Şimdi ilk 100 günde her söylenen yapıldı desek doğru olmaz. Hiçbir şey yapılmadı desek bu da haksızlık olur. Bu sürede doğru şeyler yapılmaya çalışıldı diyebiliriz. Büyükşehir bünyesindeki eksikler, yanlışlar ve ihtiyaçlar görülmeye ve buna göre bu işlerin altından kalkabilecek bir ekip kurulmaya çalışıldı. Hala da bu çalışma devam ediyor diyebiliriz. Bazı daire başkanlıklarına veya mevkilere monte edilmeye çalışılan isimlerden kısa sürede vazgeçildi. Yerlerine başka isimler bulunmaya çalışıldı. Bu atamalarla ilgili yanlışları, eksikleri ve zaman zaman yaşanan tutarsızlıkları şimdi eleştirmek için erken.

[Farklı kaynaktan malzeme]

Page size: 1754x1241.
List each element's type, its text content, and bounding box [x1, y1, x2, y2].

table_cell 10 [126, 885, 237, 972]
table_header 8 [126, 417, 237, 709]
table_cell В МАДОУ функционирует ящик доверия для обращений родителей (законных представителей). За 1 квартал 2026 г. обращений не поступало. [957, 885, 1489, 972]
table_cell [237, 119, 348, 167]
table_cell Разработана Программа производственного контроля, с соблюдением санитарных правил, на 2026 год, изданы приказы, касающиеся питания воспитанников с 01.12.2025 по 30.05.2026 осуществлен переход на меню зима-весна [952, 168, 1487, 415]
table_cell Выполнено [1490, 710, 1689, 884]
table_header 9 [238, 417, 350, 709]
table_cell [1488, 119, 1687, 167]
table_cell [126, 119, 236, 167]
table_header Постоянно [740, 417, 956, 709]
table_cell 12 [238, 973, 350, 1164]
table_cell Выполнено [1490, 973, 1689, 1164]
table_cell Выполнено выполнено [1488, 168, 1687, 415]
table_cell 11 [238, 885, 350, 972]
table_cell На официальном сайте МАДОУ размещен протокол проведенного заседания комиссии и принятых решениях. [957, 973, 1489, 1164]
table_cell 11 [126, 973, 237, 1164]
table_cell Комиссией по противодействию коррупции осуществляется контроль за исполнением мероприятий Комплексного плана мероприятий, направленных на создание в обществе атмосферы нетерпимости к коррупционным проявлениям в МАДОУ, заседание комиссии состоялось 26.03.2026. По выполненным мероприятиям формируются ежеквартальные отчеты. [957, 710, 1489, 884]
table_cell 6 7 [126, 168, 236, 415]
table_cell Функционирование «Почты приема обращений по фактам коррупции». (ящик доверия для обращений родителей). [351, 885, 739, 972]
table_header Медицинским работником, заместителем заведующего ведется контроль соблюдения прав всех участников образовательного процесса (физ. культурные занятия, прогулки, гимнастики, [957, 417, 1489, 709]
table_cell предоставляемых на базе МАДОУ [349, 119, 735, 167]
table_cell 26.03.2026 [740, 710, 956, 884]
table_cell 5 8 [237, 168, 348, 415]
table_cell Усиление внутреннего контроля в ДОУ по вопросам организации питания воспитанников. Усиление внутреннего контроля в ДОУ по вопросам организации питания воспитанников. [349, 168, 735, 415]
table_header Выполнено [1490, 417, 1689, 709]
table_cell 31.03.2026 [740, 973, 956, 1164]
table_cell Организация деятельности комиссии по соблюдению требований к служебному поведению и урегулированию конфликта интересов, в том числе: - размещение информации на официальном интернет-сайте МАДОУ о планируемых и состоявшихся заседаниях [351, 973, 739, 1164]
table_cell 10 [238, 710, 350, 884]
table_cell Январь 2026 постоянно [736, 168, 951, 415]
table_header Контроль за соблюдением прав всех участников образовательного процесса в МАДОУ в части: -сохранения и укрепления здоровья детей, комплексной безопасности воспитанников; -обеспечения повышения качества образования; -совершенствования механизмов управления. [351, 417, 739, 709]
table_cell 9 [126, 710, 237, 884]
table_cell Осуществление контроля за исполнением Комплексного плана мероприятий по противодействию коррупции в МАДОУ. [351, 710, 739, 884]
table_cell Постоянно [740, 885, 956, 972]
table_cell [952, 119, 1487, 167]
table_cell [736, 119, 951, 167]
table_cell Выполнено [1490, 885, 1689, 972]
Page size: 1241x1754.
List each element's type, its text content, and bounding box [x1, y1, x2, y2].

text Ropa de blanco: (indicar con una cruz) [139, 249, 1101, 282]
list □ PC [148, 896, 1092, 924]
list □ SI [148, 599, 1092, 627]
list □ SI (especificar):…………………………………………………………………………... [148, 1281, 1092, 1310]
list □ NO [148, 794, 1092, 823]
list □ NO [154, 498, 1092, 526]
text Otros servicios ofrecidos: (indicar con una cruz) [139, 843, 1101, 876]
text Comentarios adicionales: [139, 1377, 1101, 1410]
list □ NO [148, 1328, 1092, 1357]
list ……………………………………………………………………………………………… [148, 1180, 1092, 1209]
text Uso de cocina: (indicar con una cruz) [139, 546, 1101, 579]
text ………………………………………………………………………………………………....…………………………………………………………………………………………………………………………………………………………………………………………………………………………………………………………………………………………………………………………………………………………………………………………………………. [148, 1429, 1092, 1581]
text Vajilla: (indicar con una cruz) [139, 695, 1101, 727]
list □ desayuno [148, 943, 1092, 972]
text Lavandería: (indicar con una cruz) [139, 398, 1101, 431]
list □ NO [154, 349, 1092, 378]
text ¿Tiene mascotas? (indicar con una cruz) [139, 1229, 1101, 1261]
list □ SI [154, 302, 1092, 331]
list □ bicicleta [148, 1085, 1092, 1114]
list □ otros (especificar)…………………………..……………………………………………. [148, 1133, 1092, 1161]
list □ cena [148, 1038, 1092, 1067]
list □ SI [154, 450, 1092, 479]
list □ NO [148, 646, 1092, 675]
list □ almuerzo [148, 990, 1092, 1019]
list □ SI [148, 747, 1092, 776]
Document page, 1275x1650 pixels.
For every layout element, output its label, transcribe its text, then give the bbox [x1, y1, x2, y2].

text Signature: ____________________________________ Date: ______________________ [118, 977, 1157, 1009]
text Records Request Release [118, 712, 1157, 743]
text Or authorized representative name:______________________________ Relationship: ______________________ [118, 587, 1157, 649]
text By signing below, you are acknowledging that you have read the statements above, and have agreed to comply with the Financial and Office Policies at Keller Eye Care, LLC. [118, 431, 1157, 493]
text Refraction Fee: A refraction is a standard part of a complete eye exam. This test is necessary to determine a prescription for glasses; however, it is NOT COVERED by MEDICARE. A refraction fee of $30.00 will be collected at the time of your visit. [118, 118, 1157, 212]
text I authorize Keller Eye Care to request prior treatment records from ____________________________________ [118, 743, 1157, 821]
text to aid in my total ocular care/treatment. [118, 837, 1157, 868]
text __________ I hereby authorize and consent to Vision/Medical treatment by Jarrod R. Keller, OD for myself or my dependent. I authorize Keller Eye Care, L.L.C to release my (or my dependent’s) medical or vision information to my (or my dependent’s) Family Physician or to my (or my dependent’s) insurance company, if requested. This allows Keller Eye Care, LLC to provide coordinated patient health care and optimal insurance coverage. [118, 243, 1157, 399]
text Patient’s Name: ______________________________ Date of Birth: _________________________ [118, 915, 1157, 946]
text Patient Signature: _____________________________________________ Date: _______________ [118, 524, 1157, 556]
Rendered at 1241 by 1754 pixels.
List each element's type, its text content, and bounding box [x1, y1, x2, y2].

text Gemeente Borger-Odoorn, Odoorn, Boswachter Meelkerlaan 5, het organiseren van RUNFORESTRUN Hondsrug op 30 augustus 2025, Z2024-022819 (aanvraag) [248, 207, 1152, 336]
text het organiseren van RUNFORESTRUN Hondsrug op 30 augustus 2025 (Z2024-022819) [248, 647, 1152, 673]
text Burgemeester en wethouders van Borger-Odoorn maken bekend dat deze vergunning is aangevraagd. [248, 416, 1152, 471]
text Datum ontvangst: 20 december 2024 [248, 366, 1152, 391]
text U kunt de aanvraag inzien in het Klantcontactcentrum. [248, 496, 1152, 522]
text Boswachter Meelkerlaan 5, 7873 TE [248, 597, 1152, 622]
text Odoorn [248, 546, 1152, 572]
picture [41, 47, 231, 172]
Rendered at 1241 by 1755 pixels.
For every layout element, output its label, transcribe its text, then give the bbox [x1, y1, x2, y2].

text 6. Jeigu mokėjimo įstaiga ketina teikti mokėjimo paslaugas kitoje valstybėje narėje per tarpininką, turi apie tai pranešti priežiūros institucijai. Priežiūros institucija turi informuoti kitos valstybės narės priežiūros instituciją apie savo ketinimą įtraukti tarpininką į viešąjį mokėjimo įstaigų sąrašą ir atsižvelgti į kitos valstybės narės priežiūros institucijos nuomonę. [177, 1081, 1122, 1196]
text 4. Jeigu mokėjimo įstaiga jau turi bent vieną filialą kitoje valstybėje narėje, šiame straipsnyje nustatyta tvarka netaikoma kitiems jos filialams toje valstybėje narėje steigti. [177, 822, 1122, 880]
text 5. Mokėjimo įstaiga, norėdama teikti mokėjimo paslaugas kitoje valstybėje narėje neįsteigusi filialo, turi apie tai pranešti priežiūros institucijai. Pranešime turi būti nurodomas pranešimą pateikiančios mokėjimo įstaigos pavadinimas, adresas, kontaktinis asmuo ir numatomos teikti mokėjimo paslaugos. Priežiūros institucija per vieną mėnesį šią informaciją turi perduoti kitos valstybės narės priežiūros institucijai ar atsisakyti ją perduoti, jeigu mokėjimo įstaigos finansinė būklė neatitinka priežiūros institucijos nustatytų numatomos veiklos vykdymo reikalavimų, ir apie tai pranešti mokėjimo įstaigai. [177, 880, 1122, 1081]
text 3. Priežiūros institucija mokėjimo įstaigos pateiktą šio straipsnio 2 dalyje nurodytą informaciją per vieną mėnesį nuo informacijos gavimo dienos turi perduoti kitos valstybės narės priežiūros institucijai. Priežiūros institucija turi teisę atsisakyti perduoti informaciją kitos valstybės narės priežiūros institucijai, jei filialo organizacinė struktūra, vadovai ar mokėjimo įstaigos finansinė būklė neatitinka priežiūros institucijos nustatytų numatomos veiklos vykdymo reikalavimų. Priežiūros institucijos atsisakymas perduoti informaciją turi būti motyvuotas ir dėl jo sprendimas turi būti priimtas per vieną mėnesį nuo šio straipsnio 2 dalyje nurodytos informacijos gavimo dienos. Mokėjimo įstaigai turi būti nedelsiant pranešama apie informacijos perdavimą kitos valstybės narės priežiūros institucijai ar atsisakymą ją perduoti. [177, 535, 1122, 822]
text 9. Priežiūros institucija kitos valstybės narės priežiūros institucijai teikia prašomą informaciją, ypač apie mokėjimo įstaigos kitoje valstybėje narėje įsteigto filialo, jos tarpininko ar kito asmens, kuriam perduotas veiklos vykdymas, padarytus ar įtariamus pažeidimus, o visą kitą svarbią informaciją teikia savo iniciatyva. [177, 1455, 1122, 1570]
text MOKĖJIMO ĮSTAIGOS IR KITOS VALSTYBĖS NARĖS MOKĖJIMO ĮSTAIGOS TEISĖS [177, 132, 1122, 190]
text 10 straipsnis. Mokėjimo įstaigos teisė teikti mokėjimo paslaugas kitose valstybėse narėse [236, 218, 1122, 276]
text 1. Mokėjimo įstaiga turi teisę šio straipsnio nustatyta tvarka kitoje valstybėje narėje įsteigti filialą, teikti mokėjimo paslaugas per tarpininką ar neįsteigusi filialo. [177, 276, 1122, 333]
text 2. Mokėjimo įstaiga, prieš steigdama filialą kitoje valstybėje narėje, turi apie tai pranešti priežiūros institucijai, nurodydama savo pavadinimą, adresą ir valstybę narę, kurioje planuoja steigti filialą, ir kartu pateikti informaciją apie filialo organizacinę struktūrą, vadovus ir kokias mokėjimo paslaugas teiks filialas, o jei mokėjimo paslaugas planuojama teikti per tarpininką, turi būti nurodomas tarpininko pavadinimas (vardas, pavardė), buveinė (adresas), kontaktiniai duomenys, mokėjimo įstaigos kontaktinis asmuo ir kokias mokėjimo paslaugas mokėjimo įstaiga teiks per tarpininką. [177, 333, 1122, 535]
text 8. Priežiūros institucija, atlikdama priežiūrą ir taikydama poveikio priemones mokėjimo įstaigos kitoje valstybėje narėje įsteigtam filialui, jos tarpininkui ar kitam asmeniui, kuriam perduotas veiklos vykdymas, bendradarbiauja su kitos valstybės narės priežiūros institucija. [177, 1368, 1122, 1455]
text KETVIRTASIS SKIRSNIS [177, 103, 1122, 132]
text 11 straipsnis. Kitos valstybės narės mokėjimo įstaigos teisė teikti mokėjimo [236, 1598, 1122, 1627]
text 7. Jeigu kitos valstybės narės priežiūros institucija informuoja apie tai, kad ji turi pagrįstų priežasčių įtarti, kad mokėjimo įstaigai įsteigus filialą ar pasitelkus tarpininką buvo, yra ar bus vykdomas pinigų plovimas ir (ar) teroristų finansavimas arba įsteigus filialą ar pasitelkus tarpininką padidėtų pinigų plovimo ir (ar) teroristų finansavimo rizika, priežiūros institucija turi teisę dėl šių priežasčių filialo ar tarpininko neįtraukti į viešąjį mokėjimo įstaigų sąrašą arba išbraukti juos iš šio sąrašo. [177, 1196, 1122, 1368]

Vatandaşların pek çoğunun olduğu gibi bizim de Başkan M. Kasım Gülpınar’dan yüksek beklentimiz var. Sonuna kadar attığı her doğru adımı alkışlayacak ve yanında duracağız. Bunu hem bir aile yadigârımız olduğu hem Merhum Muhterem Cenap ağabeyimiz hem de bizzat kendisine olan sevgimiz ve vefamızdan dolayı yapacağız. Fakat bunu yaparken yanlışları, eksikleri de usulüne uygun bir biçimde kendisine ileteceğiz. Biz Başkan Gülpınar’ın dürüstlüğüne, samimiyetine, gayretine, Urfa’ya hizmet etme arzusuna, temiz siyaset kavramının içini dolduracağına yürekten inanıyoruz.

Büyükşehir Belediye Başkanımız M. Kasım Gülpınar’a bu ilk 100 gün sonunda halkın nezdindeki kredisinin aynı şekilde devam ettiğini hatırlatarak şunu söylemek istiyorum: Sizi gerçekten samimi olarak seven ve başarılı olmanızı isteyen, sizden hiçbir çıkar ya da menfaat beklemeyen, kişiliğinize ve hedeflerinize inanan insanlarla daha fazla istişare etmeniz gerekiyor. İsim isterseniz özelde bu isimlerden bazılarını size iletebiliriz. Çünkü biz sizin başarılı olmanızı istiyoruz ve bunu da memleketimiz için istiyoruz.

Bu Şehrin Valisi Ne Yapar?

Şanlıurfa valiler açısından oldukça şanslı bir şehirdir. Pek çok vali memleketimize önemli hizmetler yapmış ve isimlerini Şanlıurfa’nın sosyal, siyasal, ekonomik, kültürel ve sosyolojik tarihine yazdırmışlardır. Şanlıurfalılar halkın içerisindeki valileri sever. Fakir zengin demeden, esnaf tüccar demeden, köylü şehirli demeden bu kentin her kesimi ile samimi irtibat kurabilmiş valiler çok başarılı olmuşlardır.

Şimdi görevde olan valimiz böyle bir profil ortaya koyabiliyor mu diye sormak istiyor ve takdiri size bırakıyorum. Mesela Balıkesir’den gelen konukların sık sık Vali Konağında ağırlandığını biliyoruz. Elbette ağırlanır, Urfa misafirperverdir, konukseverdir. Valimizin de öyle olması gerekir. Ama Vali Konağında Şanlıurfalılardan kimler, ne kadar ağırlanmıştır? Valimiz memleketimizin en ücra mahalle veya köylerinden ne kadarını ziyaret edebilmiştir? Kaç tane fakirin sofrasına oturmuş, hangi garibanların sorunlarını dinlemiş ve ne kadarını çözebilmiştir?

Bir şehrin sosyolojisini, kültürünü, insanını, bu insanların beklentilerini iyice hazmetmeden o şehirde kalıcı izler bırakılamaz diye düşünüyorum. Biz ne söylüyorsak memleketimiz için söylüyoruz.